:: OBJETIVO 1 ::
Copia literalmente las filas, todo desde el comienzo de las filas hasta la línea que contiene "scientific name: Caryomyia stellata", ambas incluidas.

:: FRAGMENTO DEL TEXTO ::
<<<<

Gerardo Raynaud
El teatro Guzmán Berti fue durante la primera mitad del siglo XX, el centro
de la cultura y la diversión de la ciudad, por esta razón, muchas de estas
crónicas hacen mención de este sitio tan representativo de la tradición y las
costumbres cucuteñas de antaño.
Desde comienzos del mismo siglo, todas las compañías de teatro y de
variedades que venían del viejo mundo, tenían unas escalas obligadas si
visitaban la América meridional, la primera era La Habana, en la caribeña
Cuba, para luego enfilarse rumbo a Venezuela, siendo la preferida, la
calurosa Sultana del Coquivacoa, por sus características cosmopolitas y
porque muchas compañías navieras europeas, la tenían como destino especial, por
ser la sede continental de los negociantes alemanes e italianos, quienes
distribuían desde allí sus productos al resto del país y por la vía de Cúcuta,
al interior de Colombia.
Los viajes que emprendían estas compañías teatrales y en general, todas las
empresas artísticas y/o culturales, eran unas verdaderas aventuras, casi una
odisea, pues no había contratos previos ni compromisos, ni agentes que hicieran
los contactos necesarios para garantizar los ingresos que requerían para poder,
por lo menos, subsistir.

>>>>

:: DATOS PROPORCIONADOS ::
<<<<

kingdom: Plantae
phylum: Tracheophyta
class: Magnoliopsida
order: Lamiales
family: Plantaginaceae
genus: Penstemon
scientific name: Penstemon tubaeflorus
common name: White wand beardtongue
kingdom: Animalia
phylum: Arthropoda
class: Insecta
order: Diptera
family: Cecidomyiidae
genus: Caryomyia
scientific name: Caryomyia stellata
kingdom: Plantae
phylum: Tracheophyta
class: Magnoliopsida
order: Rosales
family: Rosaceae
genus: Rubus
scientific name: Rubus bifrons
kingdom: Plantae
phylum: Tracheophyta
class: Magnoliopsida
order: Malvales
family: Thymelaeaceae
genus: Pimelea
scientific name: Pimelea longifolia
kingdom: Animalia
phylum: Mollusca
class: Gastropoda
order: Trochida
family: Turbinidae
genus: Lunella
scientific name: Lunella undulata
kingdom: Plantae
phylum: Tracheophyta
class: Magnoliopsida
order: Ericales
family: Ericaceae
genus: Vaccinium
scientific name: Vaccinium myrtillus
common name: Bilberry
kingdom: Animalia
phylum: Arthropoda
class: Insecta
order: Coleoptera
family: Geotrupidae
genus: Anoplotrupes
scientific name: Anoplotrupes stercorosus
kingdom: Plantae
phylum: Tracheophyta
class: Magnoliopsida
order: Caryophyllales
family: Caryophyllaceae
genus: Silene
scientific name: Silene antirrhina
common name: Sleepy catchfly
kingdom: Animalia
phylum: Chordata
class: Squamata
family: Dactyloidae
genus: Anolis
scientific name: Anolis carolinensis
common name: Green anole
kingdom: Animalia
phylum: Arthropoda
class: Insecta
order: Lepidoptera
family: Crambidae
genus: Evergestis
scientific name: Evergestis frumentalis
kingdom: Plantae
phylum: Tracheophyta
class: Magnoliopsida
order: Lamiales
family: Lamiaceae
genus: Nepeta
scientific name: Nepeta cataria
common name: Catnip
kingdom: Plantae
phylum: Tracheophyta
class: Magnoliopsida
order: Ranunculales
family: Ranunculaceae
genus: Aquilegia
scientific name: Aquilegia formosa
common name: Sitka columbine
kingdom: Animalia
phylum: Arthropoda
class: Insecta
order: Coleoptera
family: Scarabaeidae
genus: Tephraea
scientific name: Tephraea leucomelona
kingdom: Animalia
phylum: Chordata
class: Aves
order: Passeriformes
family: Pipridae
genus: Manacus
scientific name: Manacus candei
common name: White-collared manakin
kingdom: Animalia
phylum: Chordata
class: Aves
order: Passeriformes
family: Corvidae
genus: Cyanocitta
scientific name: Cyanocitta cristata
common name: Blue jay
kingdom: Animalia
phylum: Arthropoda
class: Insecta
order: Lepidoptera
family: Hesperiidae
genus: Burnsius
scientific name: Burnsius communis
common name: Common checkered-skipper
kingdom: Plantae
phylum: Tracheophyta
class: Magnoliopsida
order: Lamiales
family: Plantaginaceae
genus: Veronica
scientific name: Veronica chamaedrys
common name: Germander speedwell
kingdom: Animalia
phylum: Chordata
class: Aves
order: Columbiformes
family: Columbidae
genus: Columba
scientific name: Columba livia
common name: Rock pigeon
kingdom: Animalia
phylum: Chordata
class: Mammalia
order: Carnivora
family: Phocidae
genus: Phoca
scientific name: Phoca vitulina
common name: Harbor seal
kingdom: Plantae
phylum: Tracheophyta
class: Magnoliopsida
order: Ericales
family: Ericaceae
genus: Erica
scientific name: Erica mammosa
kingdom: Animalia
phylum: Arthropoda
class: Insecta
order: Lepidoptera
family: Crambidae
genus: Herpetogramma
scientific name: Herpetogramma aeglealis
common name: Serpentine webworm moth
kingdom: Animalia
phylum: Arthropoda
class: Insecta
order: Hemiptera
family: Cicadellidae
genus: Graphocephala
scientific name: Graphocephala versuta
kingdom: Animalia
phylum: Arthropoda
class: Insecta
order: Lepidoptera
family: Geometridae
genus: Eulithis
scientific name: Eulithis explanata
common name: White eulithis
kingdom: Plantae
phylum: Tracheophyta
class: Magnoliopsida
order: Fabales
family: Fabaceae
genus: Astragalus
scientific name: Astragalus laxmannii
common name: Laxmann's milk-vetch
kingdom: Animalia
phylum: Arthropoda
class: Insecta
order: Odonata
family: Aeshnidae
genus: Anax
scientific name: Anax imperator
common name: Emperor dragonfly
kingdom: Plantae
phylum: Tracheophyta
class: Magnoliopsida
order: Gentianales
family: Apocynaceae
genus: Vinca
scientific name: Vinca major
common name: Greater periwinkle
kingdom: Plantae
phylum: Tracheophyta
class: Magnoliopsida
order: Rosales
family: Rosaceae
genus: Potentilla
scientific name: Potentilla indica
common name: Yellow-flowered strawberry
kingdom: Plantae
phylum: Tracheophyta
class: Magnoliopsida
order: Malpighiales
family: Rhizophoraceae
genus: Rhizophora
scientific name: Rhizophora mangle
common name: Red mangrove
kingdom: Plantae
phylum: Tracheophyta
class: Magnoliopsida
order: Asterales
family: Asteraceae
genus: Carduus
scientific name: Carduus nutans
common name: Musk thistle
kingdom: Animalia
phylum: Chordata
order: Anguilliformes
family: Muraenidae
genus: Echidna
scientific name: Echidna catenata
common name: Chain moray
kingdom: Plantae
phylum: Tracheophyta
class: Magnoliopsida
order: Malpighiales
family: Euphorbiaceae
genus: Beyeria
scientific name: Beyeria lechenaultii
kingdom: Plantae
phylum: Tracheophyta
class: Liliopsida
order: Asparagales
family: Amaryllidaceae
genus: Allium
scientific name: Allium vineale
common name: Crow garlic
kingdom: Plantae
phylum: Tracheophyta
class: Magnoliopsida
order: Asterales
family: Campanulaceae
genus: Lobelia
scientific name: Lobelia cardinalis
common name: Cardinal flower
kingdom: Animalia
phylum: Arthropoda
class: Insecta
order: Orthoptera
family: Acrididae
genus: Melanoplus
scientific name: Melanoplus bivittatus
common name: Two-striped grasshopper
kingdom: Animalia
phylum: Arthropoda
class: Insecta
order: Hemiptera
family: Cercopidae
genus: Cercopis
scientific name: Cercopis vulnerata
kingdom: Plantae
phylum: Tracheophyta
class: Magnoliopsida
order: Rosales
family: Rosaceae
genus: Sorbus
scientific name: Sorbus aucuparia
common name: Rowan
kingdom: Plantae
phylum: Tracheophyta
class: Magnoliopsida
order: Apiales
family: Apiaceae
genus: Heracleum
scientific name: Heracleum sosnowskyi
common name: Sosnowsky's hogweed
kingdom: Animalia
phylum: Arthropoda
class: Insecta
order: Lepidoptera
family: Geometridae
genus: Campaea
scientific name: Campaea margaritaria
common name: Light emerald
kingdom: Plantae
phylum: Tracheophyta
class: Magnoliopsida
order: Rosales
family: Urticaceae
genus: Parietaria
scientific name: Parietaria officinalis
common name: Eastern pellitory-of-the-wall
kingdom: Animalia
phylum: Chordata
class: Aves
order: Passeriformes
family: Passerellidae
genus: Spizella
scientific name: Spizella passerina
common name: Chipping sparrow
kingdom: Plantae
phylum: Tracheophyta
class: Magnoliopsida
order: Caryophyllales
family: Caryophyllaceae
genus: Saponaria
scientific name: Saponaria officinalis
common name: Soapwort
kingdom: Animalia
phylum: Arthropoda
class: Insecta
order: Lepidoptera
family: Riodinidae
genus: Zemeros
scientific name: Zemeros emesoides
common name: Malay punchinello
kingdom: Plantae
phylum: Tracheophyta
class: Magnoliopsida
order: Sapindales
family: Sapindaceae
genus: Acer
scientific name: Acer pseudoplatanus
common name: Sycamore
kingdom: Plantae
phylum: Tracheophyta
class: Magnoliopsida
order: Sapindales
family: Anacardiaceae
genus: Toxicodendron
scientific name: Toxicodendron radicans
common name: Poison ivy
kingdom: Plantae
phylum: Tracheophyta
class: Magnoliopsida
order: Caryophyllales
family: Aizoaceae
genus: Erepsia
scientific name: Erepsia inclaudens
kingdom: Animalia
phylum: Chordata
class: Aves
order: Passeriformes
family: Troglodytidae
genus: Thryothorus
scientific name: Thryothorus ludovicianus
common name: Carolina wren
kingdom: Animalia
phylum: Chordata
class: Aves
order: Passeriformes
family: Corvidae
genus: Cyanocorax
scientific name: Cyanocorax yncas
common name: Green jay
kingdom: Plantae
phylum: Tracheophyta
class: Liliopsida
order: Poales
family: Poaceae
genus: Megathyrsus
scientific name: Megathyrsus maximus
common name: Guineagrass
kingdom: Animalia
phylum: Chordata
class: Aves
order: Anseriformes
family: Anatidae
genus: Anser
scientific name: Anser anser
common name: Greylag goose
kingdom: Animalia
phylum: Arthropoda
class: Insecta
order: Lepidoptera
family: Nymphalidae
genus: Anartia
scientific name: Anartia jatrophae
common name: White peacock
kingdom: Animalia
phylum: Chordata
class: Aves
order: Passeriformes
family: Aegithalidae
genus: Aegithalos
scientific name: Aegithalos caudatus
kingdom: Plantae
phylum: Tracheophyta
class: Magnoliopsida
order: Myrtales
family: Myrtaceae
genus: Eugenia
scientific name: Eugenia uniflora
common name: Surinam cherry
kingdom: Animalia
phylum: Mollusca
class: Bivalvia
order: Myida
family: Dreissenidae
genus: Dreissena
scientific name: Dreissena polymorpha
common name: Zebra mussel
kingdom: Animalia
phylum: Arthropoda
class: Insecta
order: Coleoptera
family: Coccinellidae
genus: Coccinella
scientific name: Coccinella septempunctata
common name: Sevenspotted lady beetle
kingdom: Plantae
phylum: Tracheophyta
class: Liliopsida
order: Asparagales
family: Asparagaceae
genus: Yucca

>>>>

:: OBJETIVO 2 ::
Determina si cada afirmación concuerda con el fragmento sobre el teatro Guzmán Berti y responde sí o no junto con las palabras decisivas del fragmento, citadas literalmente. (a) La primera escala obligada de las compañías que visitaban la América meridional era La Habana. (b) Las compañías contaban con agentes que hacían los contactos necesarios para garantizar sus ingresos. (c) Los negociantes alemanes e italianos distribuían sus productos al interior de Colombia por la vía de Cúcuta.

:: RESULTADO ESPERADO 1 ::
kingdom: Plantae
phylum: Tracheophyta
class: Magnoliopsida
order: Lamiales
family: Plantaginaceae
genus: Penstemon
scientific name: Penstemon tubaeflorus
common name: White wand beardtongue
kingdom: Animalia
phylum: Arthropoda
class: Insecta
order: Diptera
family: Cecidomyiidae
genus: Caryomyia
scientific name: Caryomyia stellata

:: RESULTADO ESPERADO 2 ::
(a) Sí: «la primera era La Habana»
(b) No: «ni agentes que hicieran los contactos necesarios para garantizar los ingresos»
(c) Sí: «por la vía de Cúcuta, al interior de Colombia»